• INPUT:
________
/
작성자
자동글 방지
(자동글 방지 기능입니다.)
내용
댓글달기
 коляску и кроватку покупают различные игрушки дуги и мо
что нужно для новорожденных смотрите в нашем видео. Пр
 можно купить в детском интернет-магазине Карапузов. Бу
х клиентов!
________
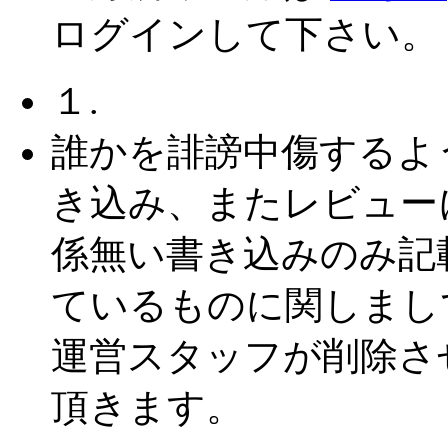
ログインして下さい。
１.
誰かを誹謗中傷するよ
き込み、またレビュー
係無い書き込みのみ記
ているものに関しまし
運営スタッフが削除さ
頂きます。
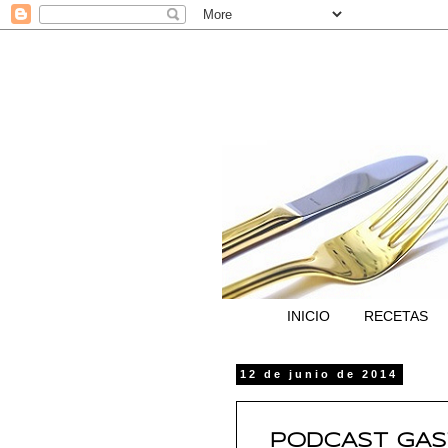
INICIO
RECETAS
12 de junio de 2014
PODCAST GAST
________
• TASK ITEM: How many lines in the entries above contain the string "магазине"? Reply with the number alone.

• RESULT: 1